[Items in a dataset]
====

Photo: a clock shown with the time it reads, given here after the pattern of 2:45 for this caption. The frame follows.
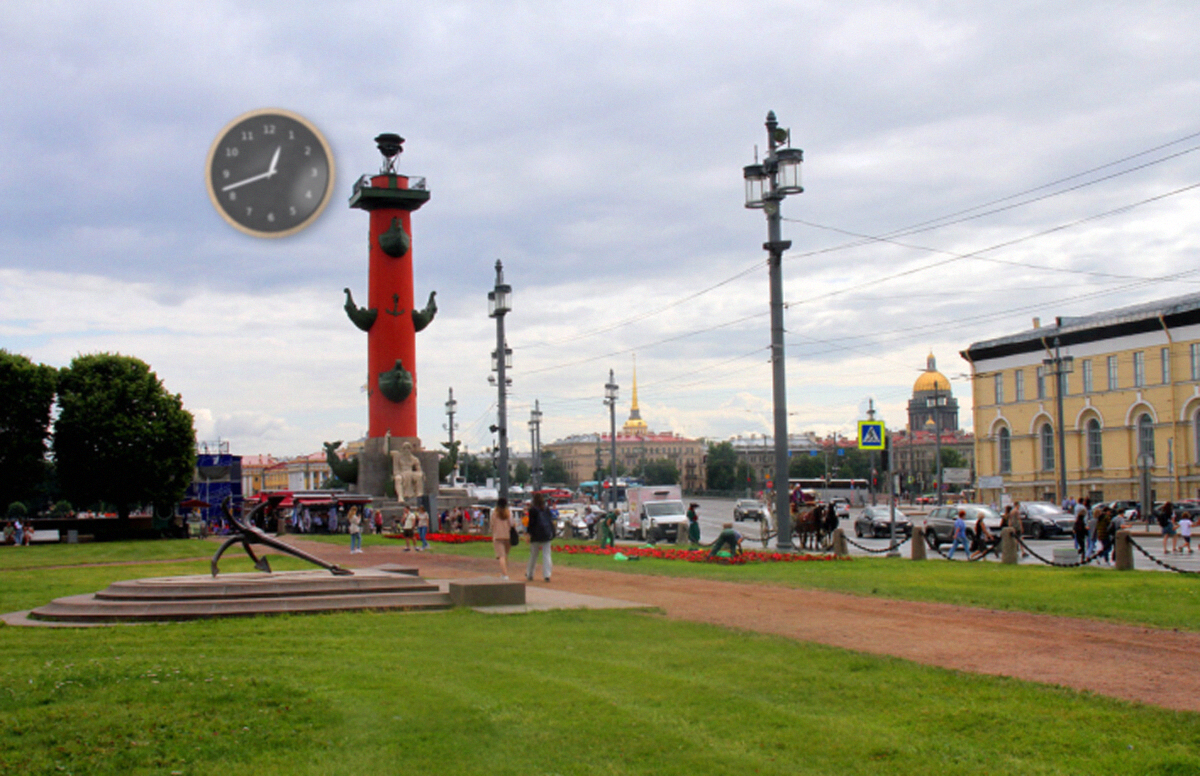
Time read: 12:42
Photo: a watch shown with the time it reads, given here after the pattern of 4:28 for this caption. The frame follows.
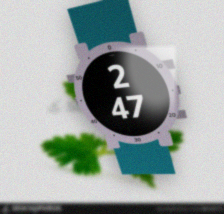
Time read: 2:47
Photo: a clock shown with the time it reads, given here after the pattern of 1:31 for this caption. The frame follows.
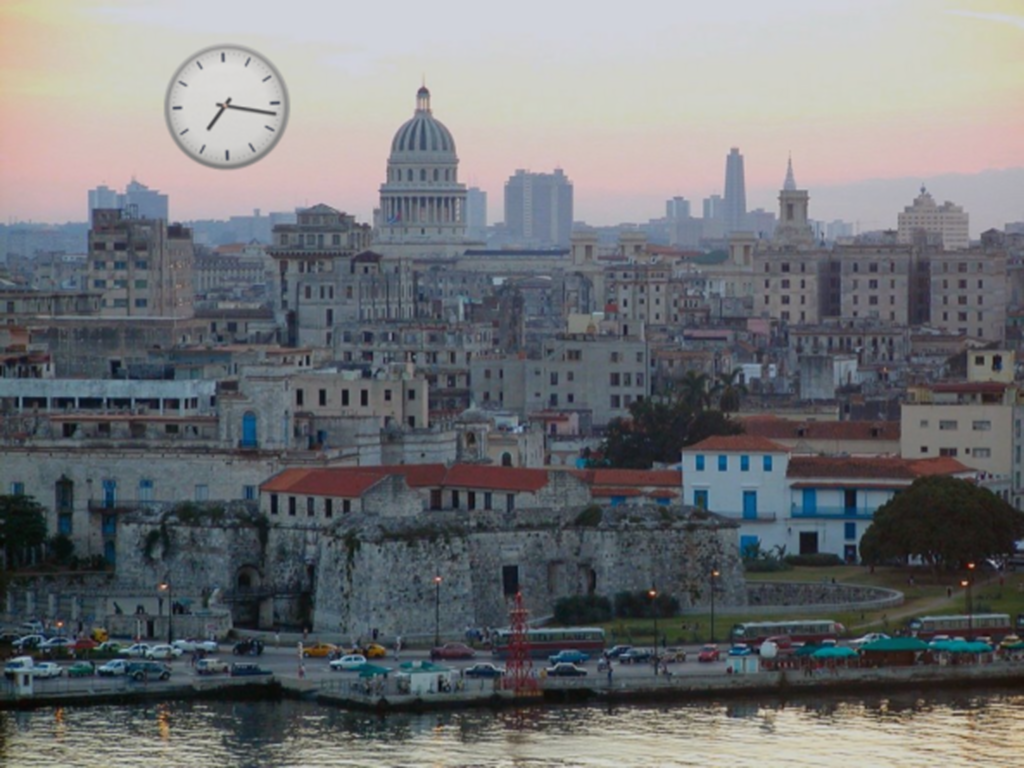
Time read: 7:17
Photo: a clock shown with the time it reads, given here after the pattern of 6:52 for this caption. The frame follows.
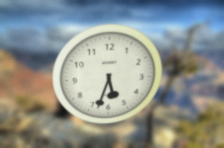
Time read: 5:33
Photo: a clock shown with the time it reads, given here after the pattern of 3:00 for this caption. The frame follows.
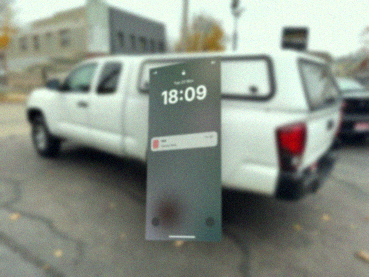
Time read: 18:09
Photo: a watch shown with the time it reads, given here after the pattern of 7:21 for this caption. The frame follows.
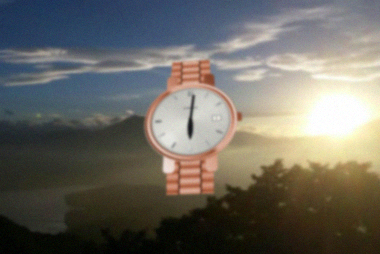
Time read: 6:01
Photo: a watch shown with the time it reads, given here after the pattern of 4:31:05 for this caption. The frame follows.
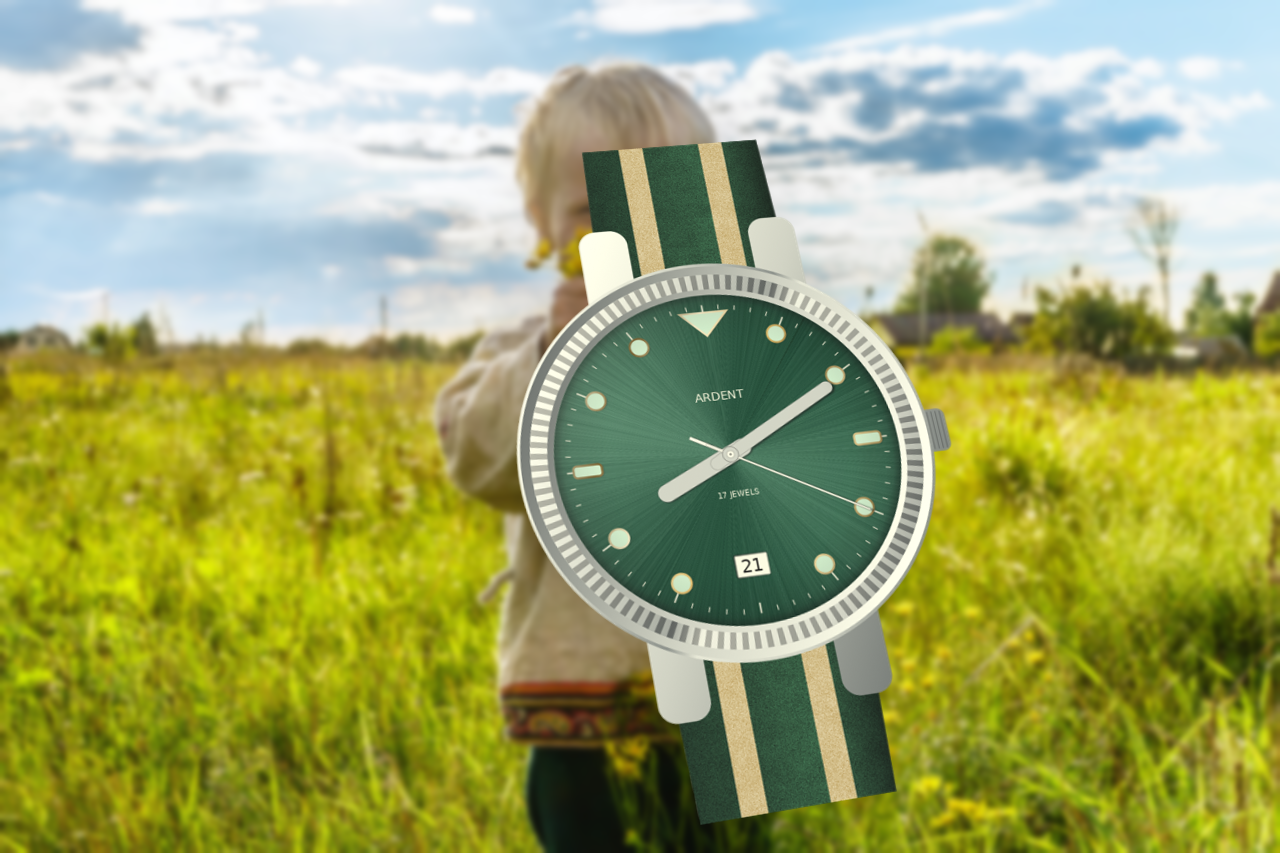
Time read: 8:10:20
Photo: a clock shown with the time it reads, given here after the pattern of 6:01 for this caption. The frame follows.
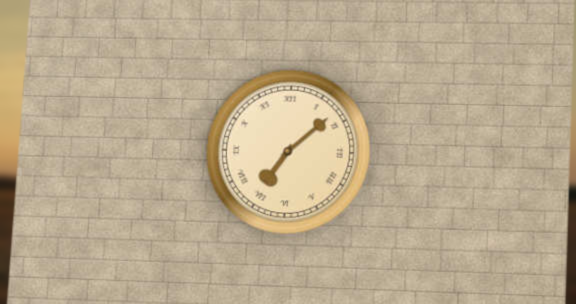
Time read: 7:08
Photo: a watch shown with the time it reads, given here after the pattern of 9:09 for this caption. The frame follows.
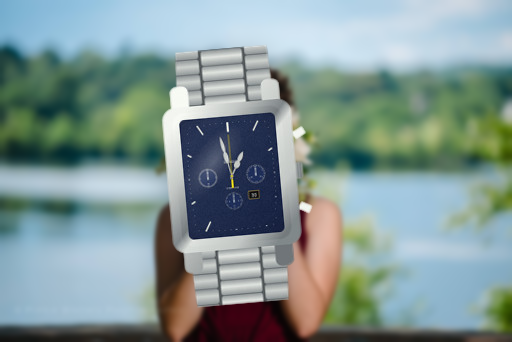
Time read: 12:58
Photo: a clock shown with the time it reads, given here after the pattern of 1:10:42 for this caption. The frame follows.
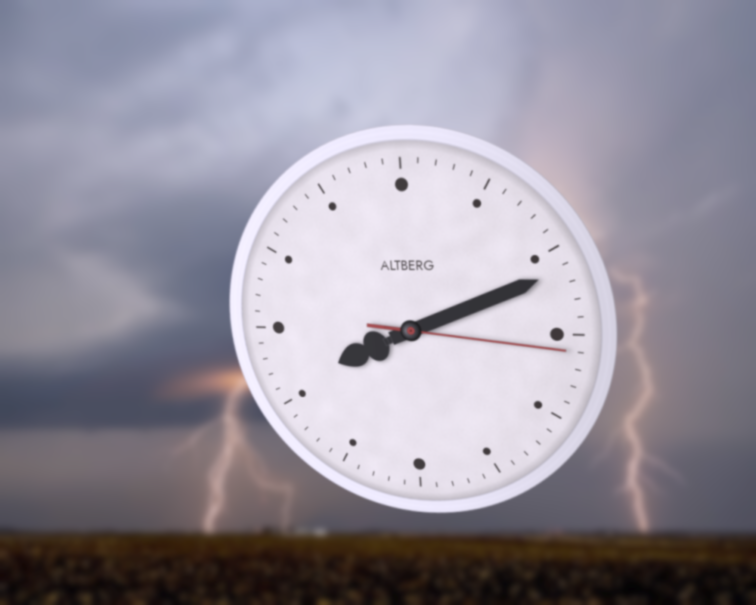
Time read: 8:11:16
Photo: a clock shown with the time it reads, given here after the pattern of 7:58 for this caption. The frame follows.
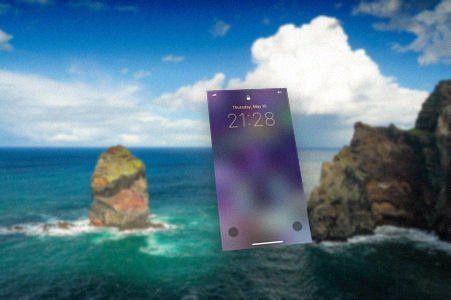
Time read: 21:28
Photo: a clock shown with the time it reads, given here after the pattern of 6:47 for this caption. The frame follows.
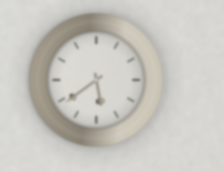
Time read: 5:39
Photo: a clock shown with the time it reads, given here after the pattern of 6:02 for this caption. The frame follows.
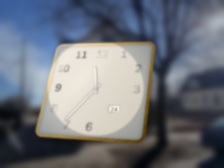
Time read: 11:36
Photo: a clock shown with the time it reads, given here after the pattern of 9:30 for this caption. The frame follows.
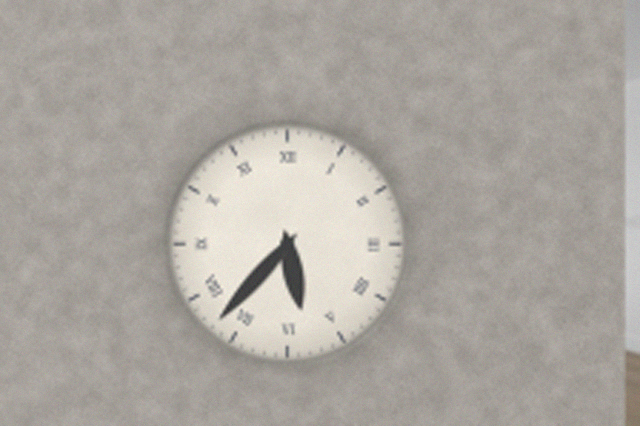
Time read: 5:37
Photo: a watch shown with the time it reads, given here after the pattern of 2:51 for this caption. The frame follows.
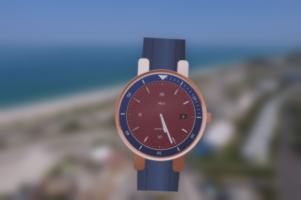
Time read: 5:26
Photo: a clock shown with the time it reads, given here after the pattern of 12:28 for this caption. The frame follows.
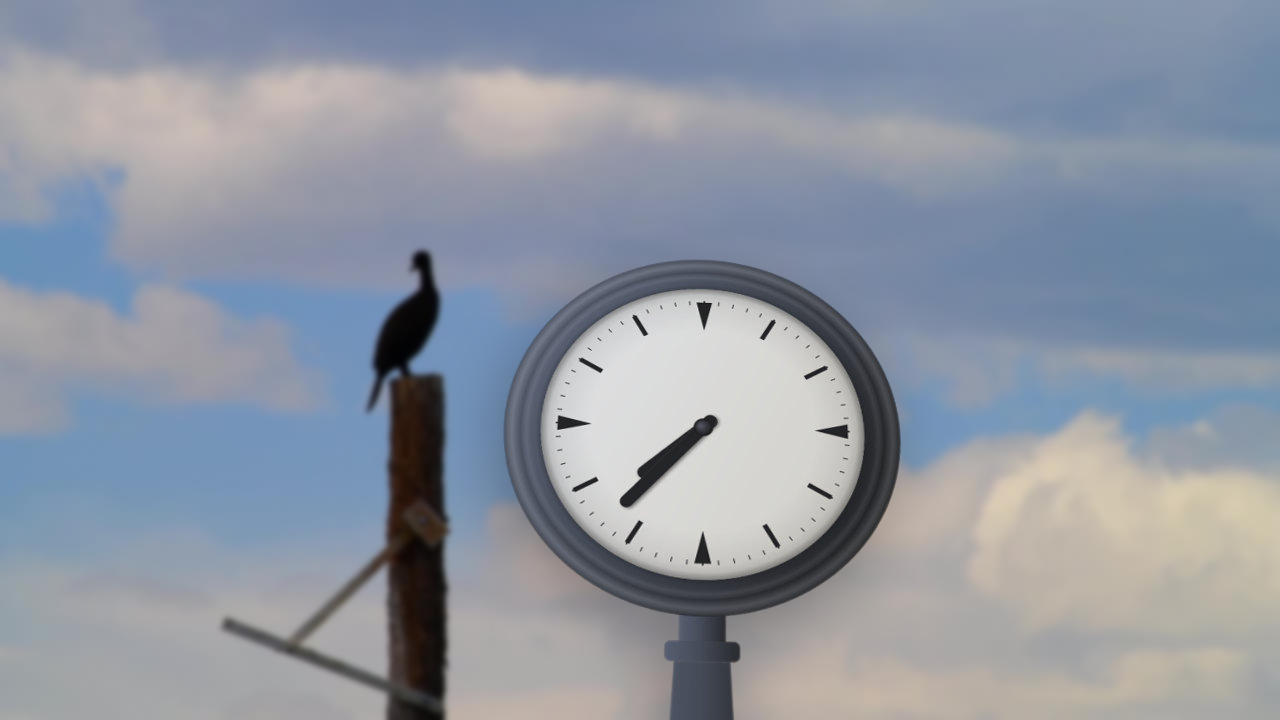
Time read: 7:37
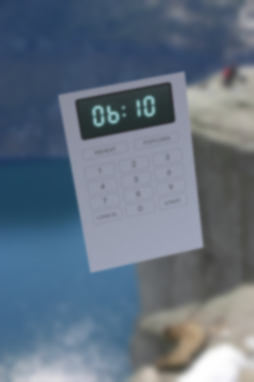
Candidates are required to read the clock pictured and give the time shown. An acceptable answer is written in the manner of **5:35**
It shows **6:10**
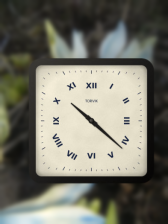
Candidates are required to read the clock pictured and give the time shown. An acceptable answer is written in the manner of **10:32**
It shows **10:22**
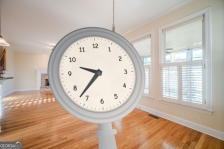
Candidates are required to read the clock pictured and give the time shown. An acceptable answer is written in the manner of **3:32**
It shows **9:37**
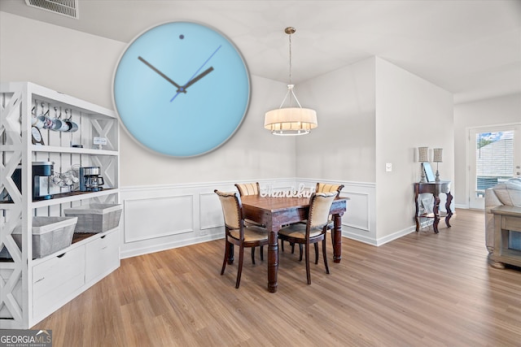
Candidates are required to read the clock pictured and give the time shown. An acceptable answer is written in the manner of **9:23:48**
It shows **1:51:07**
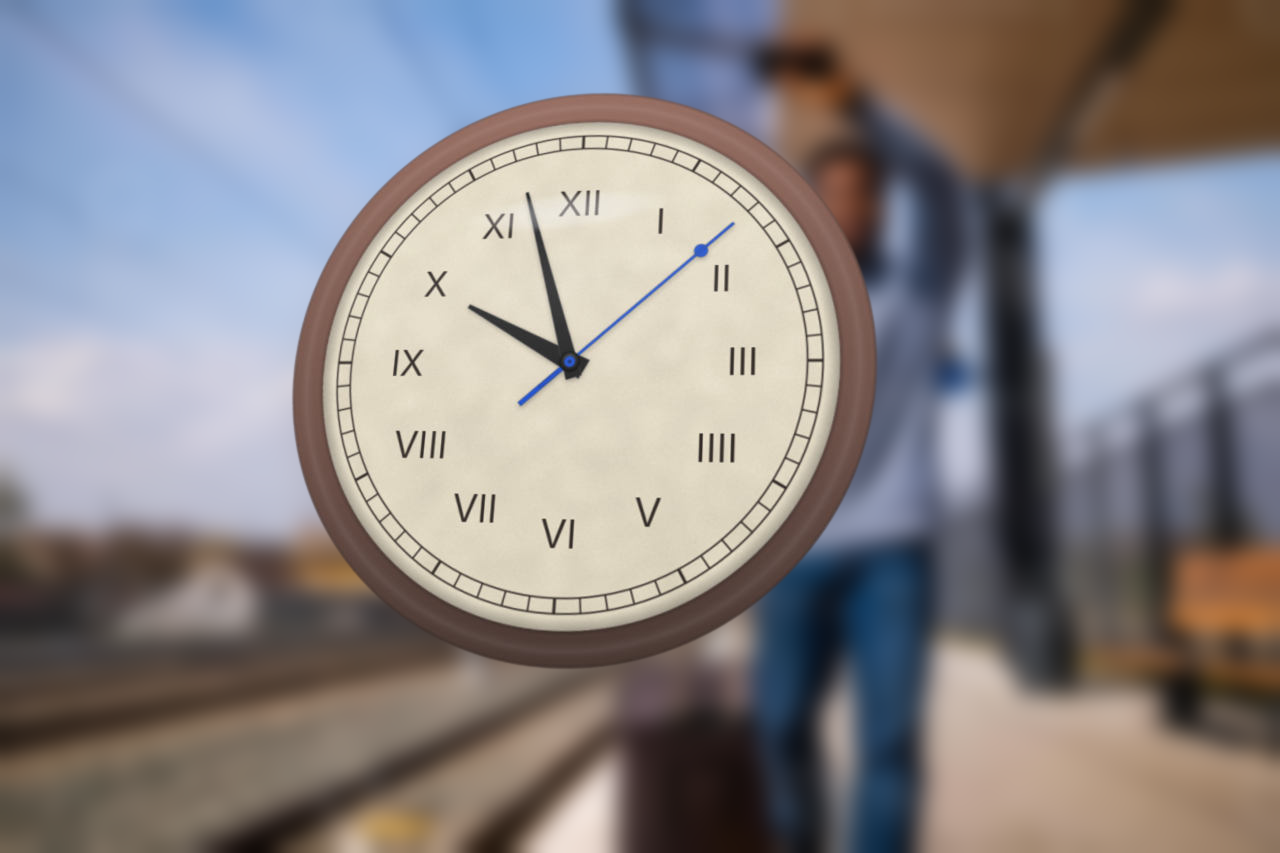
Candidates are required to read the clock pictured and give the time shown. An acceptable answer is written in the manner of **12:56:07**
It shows **9:57:08**
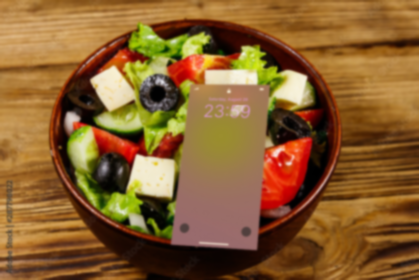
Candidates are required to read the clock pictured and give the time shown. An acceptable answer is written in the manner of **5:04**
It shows **23:59**
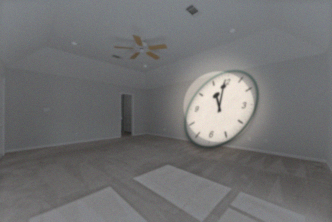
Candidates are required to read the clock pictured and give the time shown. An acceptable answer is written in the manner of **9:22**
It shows **10:59**
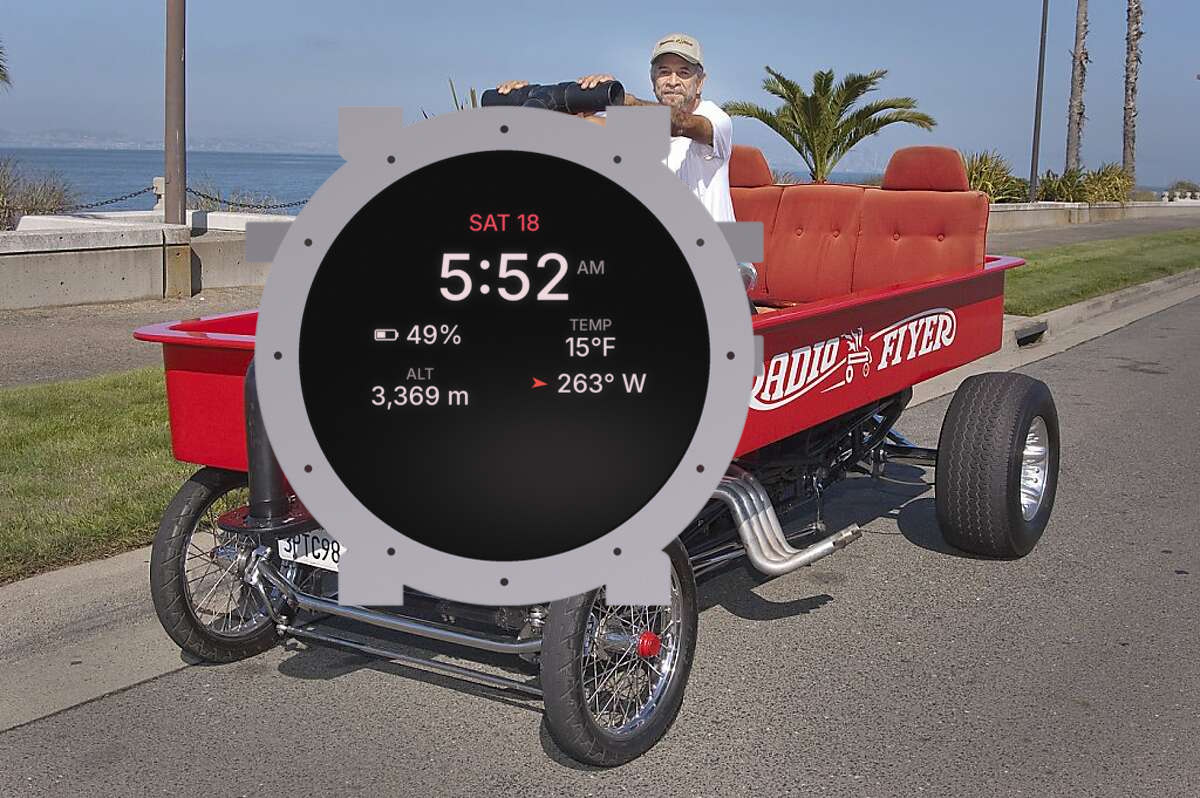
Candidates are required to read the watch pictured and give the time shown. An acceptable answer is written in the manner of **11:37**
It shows **5:52**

====

● Aim: Copy the records word for word, starting at the beginning and ending with the line that contains "Time read: 5:33". Include that line, and leave out the pictures.

● Finished exercise:
Photo: a clock shown with the time it reads, given here after the pattern of 2:45 for this caption. The frame follows.
Time read: 12:42
Photo: a watch shown with the time it reads, given here after the pattern of 4:28 for this caption. The frame follows.
Time read: 2:47
Photo: a clock shown with the time it reads, given here after the pattern of 1:31 for this caption. The frame follows.
Time read: 7:17
Photo: a clock shown with the time it reads, given here after the pattern of 6:52 for this caption. The frame follows.
Time read: 5:33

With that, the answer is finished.